Because when I was a kid I learned that being gay is a sin. That masturbation can lead to homosexuality.
Because as early as middle school I would pray intensely to be forgiven of my sins—promising God that I wouldn’t be gay if he would just forgive me.
Because some people love me but not “that part” of me, or what I choose to do with “that part” of me.
Because I always felt so alone, even though I had many friends. Because my loneliness was intensified by things like the pamphlet “To the One.” Because so many people are misinformed, and misinform. Because so much of our psyches are the product of this misinformation.
Because no matter how hard I tried it never seemed enough.

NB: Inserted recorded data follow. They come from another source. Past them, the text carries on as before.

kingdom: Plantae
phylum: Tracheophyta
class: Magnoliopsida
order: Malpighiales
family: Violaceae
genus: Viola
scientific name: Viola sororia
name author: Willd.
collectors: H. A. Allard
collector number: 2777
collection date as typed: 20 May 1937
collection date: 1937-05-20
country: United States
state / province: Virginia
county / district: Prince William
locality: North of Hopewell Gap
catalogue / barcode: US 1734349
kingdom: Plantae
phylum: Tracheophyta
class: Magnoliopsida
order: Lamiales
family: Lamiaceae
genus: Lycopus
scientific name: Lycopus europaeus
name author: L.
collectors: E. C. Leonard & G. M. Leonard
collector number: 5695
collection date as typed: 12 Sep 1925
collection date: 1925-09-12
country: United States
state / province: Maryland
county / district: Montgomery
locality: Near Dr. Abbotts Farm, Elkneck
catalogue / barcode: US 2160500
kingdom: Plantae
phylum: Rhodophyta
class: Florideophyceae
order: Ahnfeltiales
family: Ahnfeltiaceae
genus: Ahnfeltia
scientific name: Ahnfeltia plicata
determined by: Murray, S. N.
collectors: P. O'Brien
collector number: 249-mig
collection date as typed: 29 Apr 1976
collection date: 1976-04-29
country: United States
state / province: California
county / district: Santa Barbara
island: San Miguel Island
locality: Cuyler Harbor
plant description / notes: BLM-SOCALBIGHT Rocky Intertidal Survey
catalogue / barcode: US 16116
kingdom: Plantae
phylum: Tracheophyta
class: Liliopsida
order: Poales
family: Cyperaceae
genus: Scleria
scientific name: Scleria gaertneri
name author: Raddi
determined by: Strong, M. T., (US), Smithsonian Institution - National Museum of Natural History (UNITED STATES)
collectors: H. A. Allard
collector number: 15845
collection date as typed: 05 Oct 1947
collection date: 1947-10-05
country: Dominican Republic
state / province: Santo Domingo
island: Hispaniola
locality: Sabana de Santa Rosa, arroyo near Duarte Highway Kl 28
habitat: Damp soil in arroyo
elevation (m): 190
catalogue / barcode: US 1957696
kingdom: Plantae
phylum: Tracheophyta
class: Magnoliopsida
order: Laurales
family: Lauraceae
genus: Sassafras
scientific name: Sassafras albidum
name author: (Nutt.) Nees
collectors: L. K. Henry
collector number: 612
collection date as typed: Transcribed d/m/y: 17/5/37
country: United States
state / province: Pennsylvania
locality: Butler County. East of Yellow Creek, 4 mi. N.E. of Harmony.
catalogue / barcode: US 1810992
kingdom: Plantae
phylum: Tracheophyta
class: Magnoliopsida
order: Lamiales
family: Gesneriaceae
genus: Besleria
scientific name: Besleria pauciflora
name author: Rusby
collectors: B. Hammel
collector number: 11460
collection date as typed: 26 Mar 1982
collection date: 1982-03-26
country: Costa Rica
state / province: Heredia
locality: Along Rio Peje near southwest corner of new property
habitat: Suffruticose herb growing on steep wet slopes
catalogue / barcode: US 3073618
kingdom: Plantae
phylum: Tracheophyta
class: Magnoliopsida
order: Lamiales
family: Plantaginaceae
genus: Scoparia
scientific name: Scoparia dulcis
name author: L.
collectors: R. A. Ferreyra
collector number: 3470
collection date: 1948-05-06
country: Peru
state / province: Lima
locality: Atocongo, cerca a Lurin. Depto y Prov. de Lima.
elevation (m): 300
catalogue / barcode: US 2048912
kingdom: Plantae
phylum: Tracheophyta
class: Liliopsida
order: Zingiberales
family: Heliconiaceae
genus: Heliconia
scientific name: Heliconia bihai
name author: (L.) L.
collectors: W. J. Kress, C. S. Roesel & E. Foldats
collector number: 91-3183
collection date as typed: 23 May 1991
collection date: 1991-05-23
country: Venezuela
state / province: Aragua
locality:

Because my undergraduate university locked away some books about homosexuality, because it used to be affiliated with electro-shock therapy, and because a professor asked me not to raise the issue of homosexuality in class.
Because people in the Church could not, would not accept my gay cousin, and he died. Because he was (and indeed is) such a wonderful, kind, genuine, and loving young man.
Because this mess of dots* we see now will make sense someday.
Because God loves us, everyone.
Because I am still trying really hard to be good, and sometimes it still feels like it’s not enough.
Because what I am doing is enough, and it is good.
With love, from Justin
*From Latter Days, the movie, via IMDB: “Sometimes it all still feels like a mass of dots. But more and more these days, I feel like we’re all connected. And it’s beautiful… and funny… and good.”